▶ _TASK DESCRIPTION_
Among the entries below, only the lines starting at the one with "32: (203, 187)" and ending at the one with "129: (204, 189)", both included, are to be printed exactly.

▶ _TASK INPUTS_

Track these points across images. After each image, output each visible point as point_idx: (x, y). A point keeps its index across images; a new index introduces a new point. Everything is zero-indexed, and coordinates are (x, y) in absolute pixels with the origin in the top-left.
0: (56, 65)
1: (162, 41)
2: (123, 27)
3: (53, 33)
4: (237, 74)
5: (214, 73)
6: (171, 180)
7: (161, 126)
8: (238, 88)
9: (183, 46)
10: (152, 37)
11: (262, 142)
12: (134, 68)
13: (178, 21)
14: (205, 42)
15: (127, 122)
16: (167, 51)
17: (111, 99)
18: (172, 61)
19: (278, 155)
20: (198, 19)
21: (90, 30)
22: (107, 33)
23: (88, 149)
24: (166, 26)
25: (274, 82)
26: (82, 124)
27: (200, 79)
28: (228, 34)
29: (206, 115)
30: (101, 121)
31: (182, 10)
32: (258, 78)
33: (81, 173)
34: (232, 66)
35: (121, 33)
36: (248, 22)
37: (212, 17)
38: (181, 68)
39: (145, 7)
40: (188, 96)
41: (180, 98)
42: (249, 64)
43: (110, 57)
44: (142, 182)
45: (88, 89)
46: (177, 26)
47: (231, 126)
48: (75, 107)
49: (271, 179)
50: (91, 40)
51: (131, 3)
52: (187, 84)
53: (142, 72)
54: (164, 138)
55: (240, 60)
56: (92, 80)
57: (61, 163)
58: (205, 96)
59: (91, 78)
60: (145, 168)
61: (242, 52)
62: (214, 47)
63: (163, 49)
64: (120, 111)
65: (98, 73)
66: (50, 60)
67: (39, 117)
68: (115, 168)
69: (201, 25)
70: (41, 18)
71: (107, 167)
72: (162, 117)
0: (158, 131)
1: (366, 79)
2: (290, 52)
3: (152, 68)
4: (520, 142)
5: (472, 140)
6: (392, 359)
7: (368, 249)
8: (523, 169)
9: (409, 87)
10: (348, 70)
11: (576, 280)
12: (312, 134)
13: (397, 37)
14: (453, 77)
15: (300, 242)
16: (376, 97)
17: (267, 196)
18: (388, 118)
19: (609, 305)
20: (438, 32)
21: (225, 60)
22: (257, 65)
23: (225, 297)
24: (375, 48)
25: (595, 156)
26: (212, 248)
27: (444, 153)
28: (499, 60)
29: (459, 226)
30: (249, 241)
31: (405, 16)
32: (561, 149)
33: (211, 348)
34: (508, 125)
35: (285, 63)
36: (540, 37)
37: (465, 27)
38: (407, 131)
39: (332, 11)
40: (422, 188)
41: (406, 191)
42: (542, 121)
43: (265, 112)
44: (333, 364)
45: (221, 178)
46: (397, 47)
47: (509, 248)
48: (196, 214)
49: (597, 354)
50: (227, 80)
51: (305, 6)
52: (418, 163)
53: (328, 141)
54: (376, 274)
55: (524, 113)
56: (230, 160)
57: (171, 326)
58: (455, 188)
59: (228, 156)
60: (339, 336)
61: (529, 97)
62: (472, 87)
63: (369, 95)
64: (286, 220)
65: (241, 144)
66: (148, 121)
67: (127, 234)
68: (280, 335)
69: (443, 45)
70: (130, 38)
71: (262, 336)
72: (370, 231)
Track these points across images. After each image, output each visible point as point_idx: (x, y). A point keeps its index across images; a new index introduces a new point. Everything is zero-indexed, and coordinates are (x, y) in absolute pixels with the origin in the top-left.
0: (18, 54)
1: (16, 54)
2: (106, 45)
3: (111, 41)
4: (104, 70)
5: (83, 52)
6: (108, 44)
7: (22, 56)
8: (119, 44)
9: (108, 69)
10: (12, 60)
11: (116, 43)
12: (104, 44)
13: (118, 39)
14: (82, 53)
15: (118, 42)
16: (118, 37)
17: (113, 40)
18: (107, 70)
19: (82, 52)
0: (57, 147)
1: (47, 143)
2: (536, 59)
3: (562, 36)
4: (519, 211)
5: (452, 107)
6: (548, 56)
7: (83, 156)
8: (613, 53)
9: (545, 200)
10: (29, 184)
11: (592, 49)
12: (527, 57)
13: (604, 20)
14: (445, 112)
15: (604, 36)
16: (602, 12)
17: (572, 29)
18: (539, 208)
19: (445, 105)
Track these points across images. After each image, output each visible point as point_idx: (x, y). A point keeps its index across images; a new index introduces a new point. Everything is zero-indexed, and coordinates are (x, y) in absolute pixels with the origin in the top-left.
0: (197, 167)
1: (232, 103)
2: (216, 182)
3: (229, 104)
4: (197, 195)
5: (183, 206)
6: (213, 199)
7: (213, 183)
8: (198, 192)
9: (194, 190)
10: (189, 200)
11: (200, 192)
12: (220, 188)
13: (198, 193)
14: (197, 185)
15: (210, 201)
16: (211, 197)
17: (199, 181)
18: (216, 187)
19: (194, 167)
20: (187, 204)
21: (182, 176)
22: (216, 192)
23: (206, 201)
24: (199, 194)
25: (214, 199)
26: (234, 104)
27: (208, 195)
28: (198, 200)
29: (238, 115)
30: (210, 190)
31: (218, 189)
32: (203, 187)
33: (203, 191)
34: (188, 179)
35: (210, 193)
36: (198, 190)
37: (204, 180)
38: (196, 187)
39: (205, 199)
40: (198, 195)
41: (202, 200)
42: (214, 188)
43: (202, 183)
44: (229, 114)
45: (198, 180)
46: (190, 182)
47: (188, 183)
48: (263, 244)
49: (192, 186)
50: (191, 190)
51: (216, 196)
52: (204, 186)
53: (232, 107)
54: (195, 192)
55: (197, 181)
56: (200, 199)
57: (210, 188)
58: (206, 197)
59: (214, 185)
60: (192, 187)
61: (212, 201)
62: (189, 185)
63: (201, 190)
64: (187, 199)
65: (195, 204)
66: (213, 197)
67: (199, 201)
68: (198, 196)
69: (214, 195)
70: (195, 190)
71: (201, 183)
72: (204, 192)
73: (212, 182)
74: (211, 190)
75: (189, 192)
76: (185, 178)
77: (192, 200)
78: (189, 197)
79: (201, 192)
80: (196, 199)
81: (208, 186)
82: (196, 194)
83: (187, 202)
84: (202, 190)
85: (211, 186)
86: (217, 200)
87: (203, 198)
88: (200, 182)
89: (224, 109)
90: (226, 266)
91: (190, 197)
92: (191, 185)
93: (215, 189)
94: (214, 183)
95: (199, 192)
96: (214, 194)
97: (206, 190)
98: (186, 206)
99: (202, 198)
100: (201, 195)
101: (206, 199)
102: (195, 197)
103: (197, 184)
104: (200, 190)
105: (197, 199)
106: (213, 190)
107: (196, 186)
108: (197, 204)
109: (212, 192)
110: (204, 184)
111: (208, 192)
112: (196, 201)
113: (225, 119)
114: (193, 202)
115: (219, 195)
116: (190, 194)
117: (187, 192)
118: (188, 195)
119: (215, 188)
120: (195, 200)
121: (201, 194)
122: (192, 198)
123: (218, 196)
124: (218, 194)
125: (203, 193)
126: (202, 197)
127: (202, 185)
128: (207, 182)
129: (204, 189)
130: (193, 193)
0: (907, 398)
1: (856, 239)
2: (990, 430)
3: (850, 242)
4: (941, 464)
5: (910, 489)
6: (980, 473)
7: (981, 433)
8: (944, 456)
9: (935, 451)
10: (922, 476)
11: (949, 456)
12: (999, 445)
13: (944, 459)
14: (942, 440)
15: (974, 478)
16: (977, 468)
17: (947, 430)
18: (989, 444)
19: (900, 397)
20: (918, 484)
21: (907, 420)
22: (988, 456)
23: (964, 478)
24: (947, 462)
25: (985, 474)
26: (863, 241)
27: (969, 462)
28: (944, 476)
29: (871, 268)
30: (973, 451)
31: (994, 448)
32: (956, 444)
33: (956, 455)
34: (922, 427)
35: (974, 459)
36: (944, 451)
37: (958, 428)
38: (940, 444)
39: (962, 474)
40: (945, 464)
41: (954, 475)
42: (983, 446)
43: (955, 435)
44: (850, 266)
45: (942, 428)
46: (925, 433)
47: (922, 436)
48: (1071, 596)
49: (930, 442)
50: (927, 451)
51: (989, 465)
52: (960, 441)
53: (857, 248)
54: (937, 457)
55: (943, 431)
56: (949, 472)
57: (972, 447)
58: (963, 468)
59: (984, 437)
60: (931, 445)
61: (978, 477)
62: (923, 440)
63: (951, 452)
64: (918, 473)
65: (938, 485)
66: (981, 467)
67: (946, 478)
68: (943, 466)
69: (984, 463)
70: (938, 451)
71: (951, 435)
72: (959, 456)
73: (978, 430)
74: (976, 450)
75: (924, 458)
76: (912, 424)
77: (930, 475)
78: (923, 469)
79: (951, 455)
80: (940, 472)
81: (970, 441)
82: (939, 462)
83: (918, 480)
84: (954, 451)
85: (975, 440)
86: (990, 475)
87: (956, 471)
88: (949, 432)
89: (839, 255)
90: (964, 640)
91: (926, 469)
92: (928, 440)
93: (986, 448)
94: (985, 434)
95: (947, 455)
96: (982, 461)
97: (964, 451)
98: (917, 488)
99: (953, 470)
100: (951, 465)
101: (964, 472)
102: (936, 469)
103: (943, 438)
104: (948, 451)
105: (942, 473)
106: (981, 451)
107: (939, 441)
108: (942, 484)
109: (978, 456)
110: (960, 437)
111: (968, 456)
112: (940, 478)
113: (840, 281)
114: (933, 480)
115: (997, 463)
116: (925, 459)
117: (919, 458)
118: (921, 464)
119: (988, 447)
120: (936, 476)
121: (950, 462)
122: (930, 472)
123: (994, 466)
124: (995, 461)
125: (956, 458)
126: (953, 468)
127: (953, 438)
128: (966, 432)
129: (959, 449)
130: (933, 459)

▶ _ANSWER FOR THE TASK_
32: (203, 187)
33: (203, 191)
34: (188, 179)
35: (210, 193)
36: (198, 190)
37: (204, 180)
38: (196, 187)
39: (205, 199)
40: (198, 195)
41: (202, 200)
42: (214, 188)
43: (202, 183)
44: (229, 114)
45: (198, 180)
46: (190, 182)
47: (188, 183)
48: (263, 244)
49: (192, 186)
50: (191, 190)
51: (216, 196)
52: (204, 186)
53: (232, 107)
54: (195, 192)
55: (197, 181)
56: (200, 199)
57: (210, 188)
58: (206, 197)
59: (214, 185)
60: (192, 187)
61: (212, 201)
62: (189, 185)
63: (201, 190)
64: (187, 199)
65: (195, 204)
66: (213, 197)
67: (199, 201)
68: (198, 196)
69: (214, 195)
70: (195, 190)
71: (201, 183)
72: (204, 192)
73: (212, 182)
74: (211, 190)
75: (189, 192)
76: (185, 178)
77: (192, 200)
78: (189, 197)
79: (201, 192)
80: (196, 199)
81: (208, 186)
82: (196, 194)
83: (187, 202)
84: (202, 190)
85: (211, 186)
86: (217, 200)
87: (203, 198)
88: (200, 182)
89: (224, 109)
90: (226, 266)
91: (190, 197)
92: (191, 185)
93: (215, 189)
94: (214, 183)
95: (199, 192)
96: (214, 194)
97: (206, 190)
98: (186, 206)
99: (202, 198)
100: (201, 195)
101: (206, 199)
102: (195, 197)
103: (197, 184)
104: (200, 190)
105: (197, 199)
106: (213, 190)
107: (196, 186)
108: (197, 204)
109: (212, 192)
110: (204, 184)
111: (208, 192)
112: (196, 201)
113: (225, 119)
114: (193, 202)
115: (219, 195)
116: (190, 194)
117: (187, 192)
118: (188, 195)
119: (215, 188)
120: (195, 200)
121: (201, 194)
122: (192, 198)
123: (218, 196)
124: (218, 194)
125: (203, 193)
126: (202, 197)
127: (202, 185)
128: (207, 182)
129: (204, 189)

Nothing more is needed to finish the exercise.